2月11日午後3時15分から午後6時30分まで,貿易経済に関する日露政府間委員会第9回会合が開催されたところ,概要は以下のとおり。日本側は前原外務大臣が議長を務め,外務省の他,経済産業省が参加。ロシア側は,フリステンコ産業貿易大臣が議長を務め,経済発展省,外務省等が参加。
1 意義
日露首脳レベルで,政治と経済を含め,日露関係をあらゆる分野で拡大していくことで一致していることを受けて,互恵的な経済関係の進捗に向けて議論。とりわけ,資源確保や日本企業の海外展開の促進といった,日本経済の活性化という観点からも有意義な会談となった。
2 主な成果
(1)官民経済会合(円卓会議)の開催に向けた調整の開始
日露経済関係を具体的に進捗させるため,本年中にロシアにおいて,前原大臣及びフリステンコ産業貿易大臣をはじめとする日露政府ハイレベル及び日露企業関係者が参加する官民会合(円卓会議)を開催することで原則的に一致。
(2)相談窓口の設置
両国企業関係者が,案件進捗に際して直面する問題(コンプライアンス,行政手続等)について相談するための窓口を日露政府内に設けることで一致し,貿易投資分科会の両議長(日本側:西宮伸一外務審議官,ロシア側:スレプニョフ経済発展省次官)が窓口に指名された。
(3)個別案件に関する働き掛け
前原大臣より,日本経済にとってプラスとなるプロジェクトを後押しするとの観点から,エリガ炭田開発,サハリン3など,日本企業が関心を有している案件について,ロシア側への働き掛けを実施。
3 具体的案件の進捗
- (1) 2010~2011年にかけて,資源エネルギー分野や,2012年ウラジオストクAPEC関連インフラ事業への日本企業の参画,エネルギー効率の向上に寄与する案件,日本の各種製造業のロシア進出等で成果があったことを歓迎し,高く評価。
- (2) これまでにロシア側から言及があった分野を中心に日露間協力にとって有望な分野(注:両大臣が署名した覚書(骨子別添)にリストを記載)を確認するとともに,民間企業間の協力発展のため両国政府による支援を強化することで一致。また,今後,両国経済界の要望を踏まえ,本リストの拡充・具体化を行っていくことを確認。
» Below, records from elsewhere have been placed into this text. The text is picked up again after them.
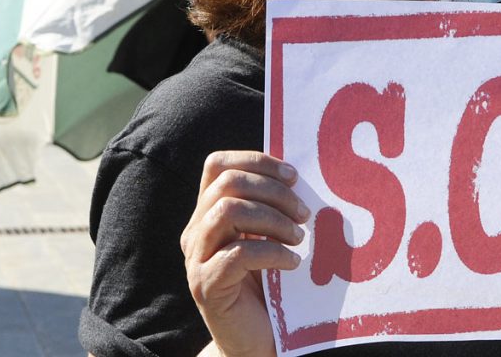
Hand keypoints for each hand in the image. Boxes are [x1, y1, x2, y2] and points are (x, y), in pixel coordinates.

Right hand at [181, 151, 310, 356]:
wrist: (256, 339)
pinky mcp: (205, 285)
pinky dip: (272, 252)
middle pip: (227, 183)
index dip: (256, 161)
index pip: (218, 165)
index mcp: (209, 211)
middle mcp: (196, 230)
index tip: (293, 176)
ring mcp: (196, 258)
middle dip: (274, 192)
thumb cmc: (269, 284)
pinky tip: (292, 263)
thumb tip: (299, 175)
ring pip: (228, 211)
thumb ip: (272, 206)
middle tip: (304, 213)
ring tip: (298, 238)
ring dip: (273, 219)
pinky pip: (237, 253)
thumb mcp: (269, 236)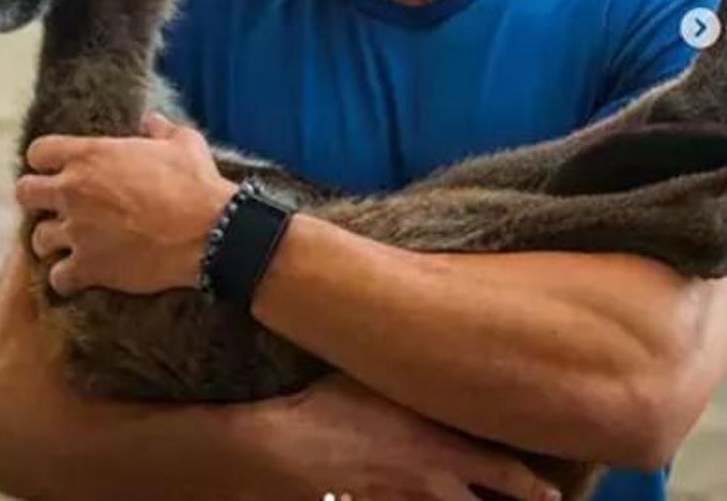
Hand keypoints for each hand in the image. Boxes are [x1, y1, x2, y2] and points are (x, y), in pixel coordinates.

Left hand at [15, 112, 236, 296]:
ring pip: (38, 239)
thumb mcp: (183, 142)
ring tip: (73, 243)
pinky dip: (68, 277)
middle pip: (25, 193)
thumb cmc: (195, 182)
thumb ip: (160, 129)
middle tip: (61, 207)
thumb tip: (151, 121)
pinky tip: (83, 274)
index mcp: (91, 155)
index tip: (60, 169)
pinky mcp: (88, 267)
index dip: (47, 161)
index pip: (39, 152)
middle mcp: (73, 191)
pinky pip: (58, 277)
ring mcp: (77, 231)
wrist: (209, 230)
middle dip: (39, 199)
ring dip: (54, 240)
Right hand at [253, 373, 560, 500]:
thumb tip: (444, 351)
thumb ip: (417, 371)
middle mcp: (431, 485)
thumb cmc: (332, 400)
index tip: (553, 495)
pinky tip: (424, 500)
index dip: (535, 489)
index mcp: (440, 446)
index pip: (506, 474)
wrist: (286, 447)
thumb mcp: (382, 375)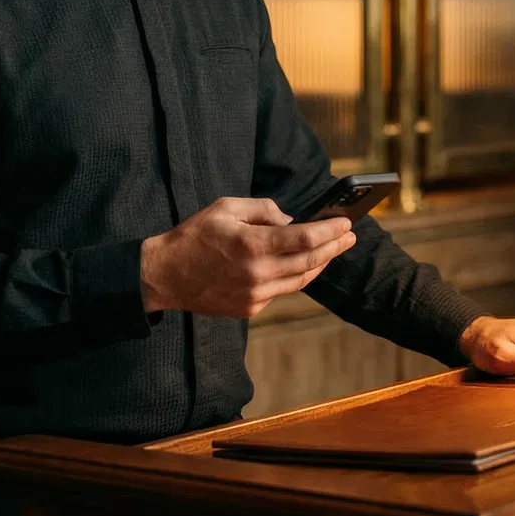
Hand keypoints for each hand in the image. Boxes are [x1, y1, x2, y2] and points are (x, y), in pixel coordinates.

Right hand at [140, 197, 356, 317]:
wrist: (164, 276)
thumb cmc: (194, 236)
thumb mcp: (226, 207)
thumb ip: (263, 210)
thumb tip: (291, 220)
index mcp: (251, 245)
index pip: (303, 238)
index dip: (329, 231)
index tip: (346, 223)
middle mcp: (257, 273)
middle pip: (309, 262)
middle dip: (333, 248)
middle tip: (349, 236)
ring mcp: (254, 295)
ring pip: (299, 281)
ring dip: (320, 264)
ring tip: (333, 249)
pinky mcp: (249, 308)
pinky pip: (281, 291)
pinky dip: (295, 276)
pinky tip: (302, 264)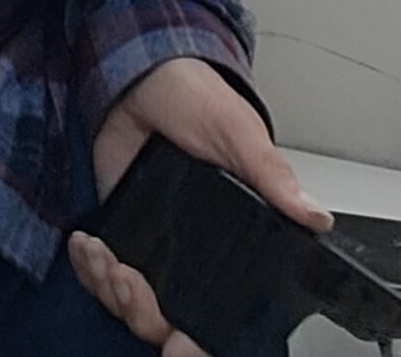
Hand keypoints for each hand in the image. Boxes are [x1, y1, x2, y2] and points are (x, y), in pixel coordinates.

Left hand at [69, 57, 330, 353]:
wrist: (141, 71)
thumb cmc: (196, 98)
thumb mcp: (238, 132)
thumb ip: (271, 176)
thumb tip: (315, 215)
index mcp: (234, 245)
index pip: (224, 315)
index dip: (201, 341)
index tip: (180, 346)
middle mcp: (192, 253)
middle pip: (168, 320)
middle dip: (144, 315)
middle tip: (131, 285)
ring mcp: (152, 241)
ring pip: (129, 302)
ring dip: (110, 289)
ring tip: (104, 256)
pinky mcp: (118, 223)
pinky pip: (98, 269)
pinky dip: (87, 266)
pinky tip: (86, 244)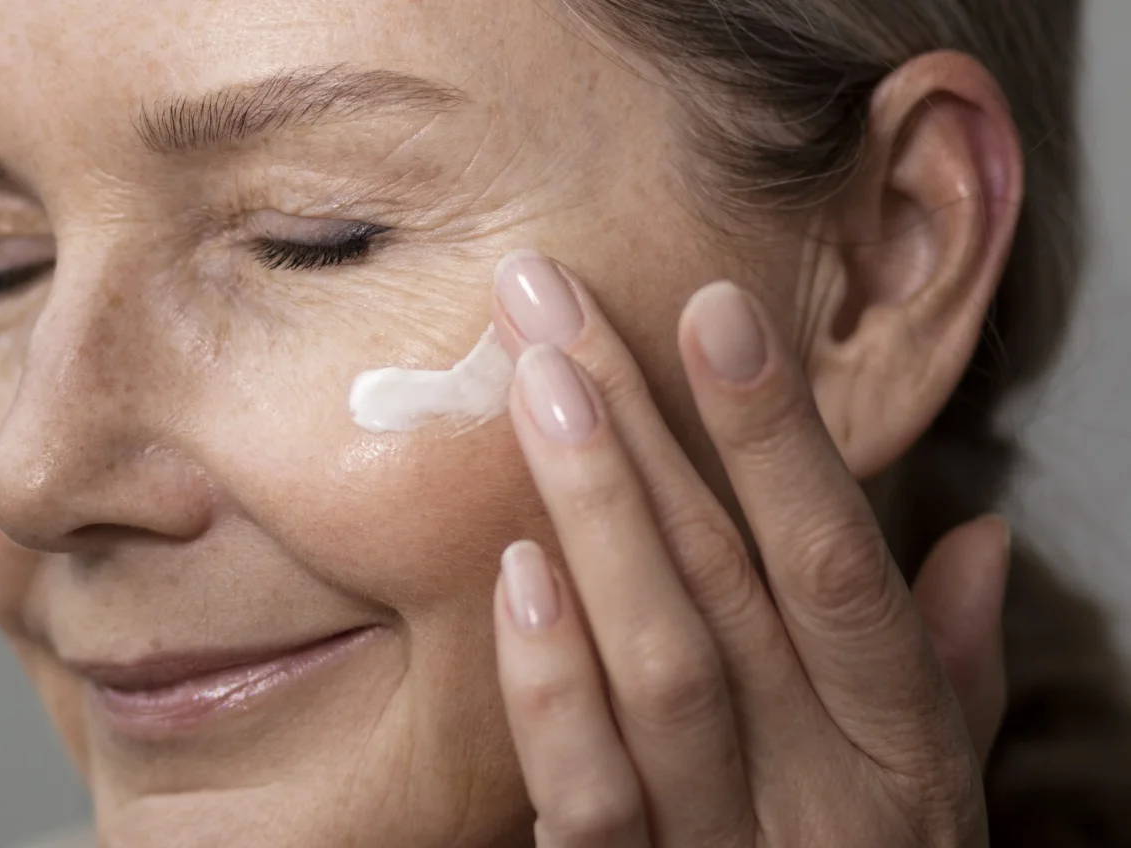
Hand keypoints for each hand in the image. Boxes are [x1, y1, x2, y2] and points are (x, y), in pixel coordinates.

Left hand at [489, 251, 1010, 846]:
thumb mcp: (936, 798)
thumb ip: (946, 673)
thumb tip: (974, 538)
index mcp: (901, 742)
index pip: (837, 558)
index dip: (779, 432)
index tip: (715, 310)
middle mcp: (829, 786)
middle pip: (727, 577)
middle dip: (640, 427)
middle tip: (555, 303)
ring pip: (664, 660)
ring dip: (597, 514)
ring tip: (538, 388)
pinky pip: (592, 794)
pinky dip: (553, 684)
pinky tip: (517, 573)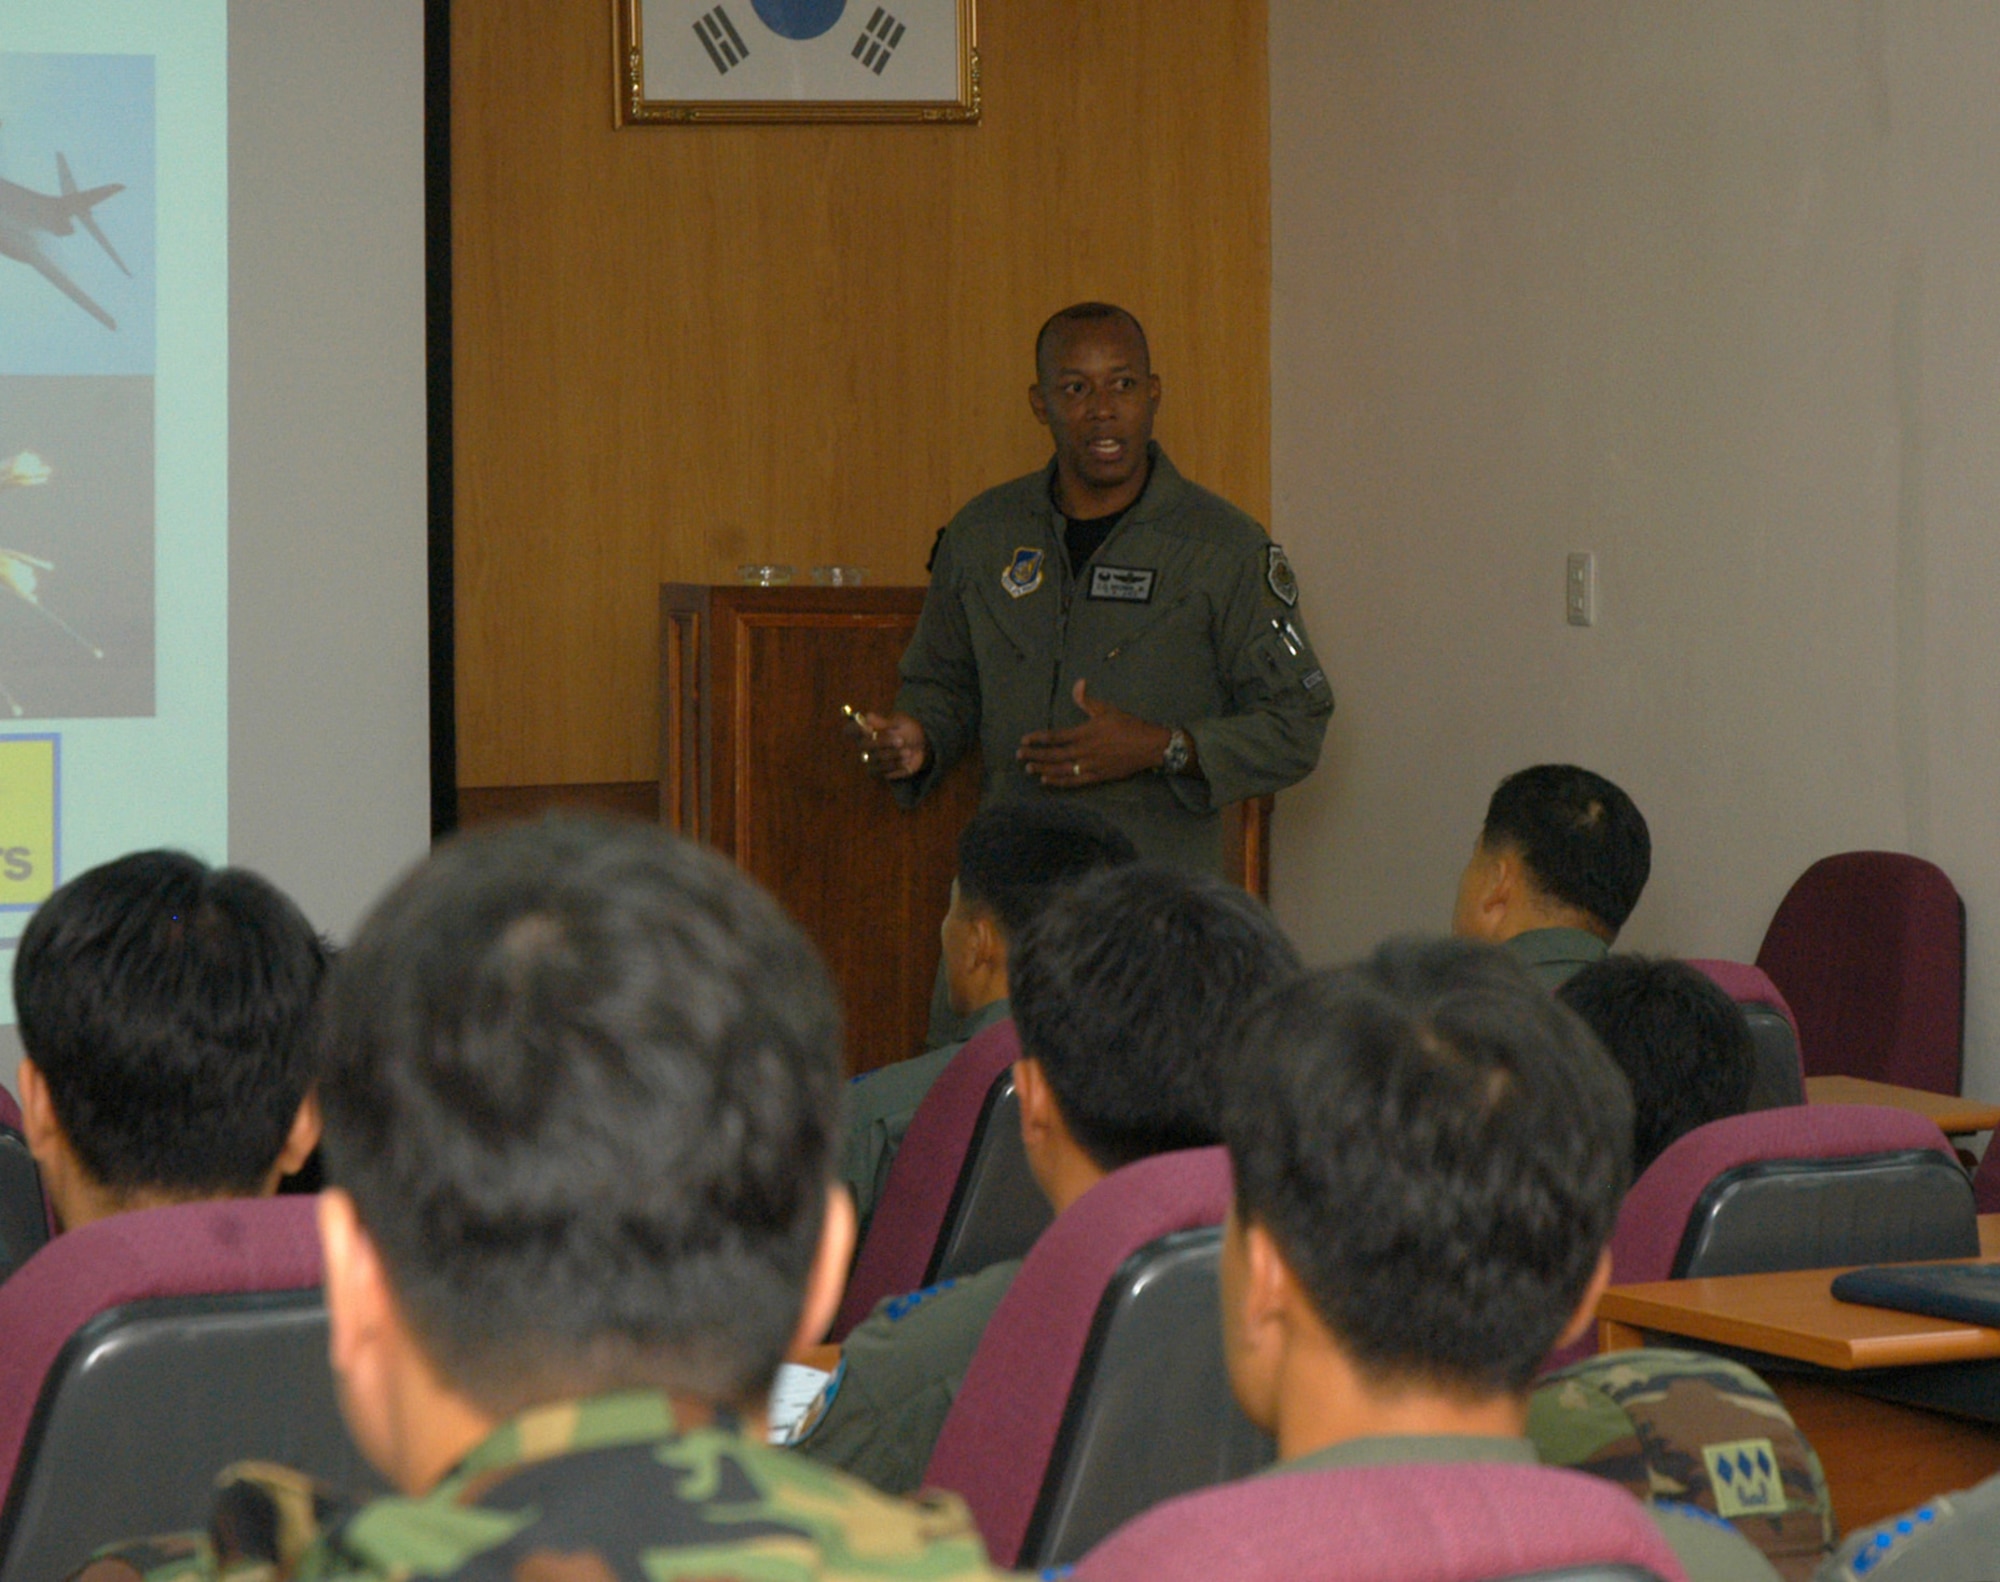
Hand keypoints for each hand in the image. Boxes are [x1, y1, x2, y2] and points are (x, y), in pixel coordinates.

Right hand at [849, 709, 928, 780]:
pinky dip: (896, 766)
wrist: (923, 748)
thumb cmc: (909, 730)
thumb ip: (885, 721)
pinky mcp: (879, 772)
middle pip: (864, 745)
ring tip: (908, 752)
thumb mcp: (901, 721)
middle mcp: (866, 745)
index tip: (869, 729)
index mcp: (868, 729)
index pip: (850, 730)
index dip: (855, 729)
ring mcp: (871, 759)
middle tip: (901, 741)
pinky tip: (905, 762)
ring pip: (874, 759)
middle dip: (884, 743)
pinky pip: (882, 772)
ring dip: (893, 755)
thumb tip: (868, 717)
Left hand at [1016, 679, 1171, 788]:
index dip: (1038, 738)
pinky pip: (1074, 782)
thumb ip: (1087, 700)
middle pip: (1054, 755)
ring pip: (1061, 770)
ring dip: (1043, 769)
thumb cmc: (1129, 725)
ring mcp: (1091, 766)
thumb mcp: (1107, 709)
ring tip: (1028, 768)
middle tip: (1019, 755)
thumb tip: (1078, 683)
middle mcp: (1085, 751)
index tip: (1024, 739)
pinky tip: (1046, 781)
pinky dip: (1059, 782)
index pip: (1055, 736)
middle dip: (1035, 755)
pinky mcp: (1098, 777)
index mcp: (1085, 733)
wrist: (1150, 746)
- (3) 前原大臣より個別案件に関する働き掛けを実施(2.(3)参照)。
4 貿易投資環境整備
経済関係拡大に向けた貿易投資環境の整備の重要性に一致し,相談窓口の設置に一致するとともに(2.(2)参照),通関手続・規格取得手続等の行政手続の簡素化や,税制・インフラ料金等の案件の経済性に影響を与える各種制度の最適化と予見可能性の確保が重要であり,必要な取組を行っていくことを確認。
5 その他
(1)ロシアの経済近代化
2010年11月に日本外務省,ロシア大統領府との間で開催された「ロシアの経済近代化に関する日露経済諮問会議」を歓迎。省エネルギー分野をはじめとして,ロシアの経済近代化に関連した分野でも互恵的な取組を進めることを確認。
(2)地域間交流の促進
地域間交流分科会の活動を通じた両国地域間交流を活性化させる必要性につき一致。両国政府として,日本の地方自治体,ロシア連邦構成主体との交流を積極的に支援していくことを確認。
(3)日本センター等
ロシア6都市に設置された日本センターやロシアNIS貿易会をはじめとする貿易投資促進機構によるビジネスマッチング活動等を評価。
(4)懸案事項
- ア 前原大臣から,ロシアの自動車輸入関税引き上げ措置への懸念を表明し,保護主義的な措置の即時撤廃を主張。フリステンコ大臣は,WTO加盟後にはWTO協定上の全ての約束を遵守する旨述べた。
- イ 前原大臣から,ロシアによる穀物禁輸措置及びそれによる外国企業の損害について指摘し,改善を申入れた。フリステンコ大臣は,穀物禁輸は繰り返されないことを期待する,また(企業の損害という)ネガティヴな事例が今後生じないことを期待する旨述べた。
- 【参考】貿易経済に関する日露政府間委員会
1994年11月,サスコベッツ第一副首相と河野洋平外務大臣との間で署名された覚書に基づき,第1回会合を1996年3月に開催。現在は,日本側は外務大臣,ロシア側は産業貿易大臣が共同議長。前回は,2008年10月に第8回会合を開催。2009年12月及び2010年4月には共同議長間会合を実施。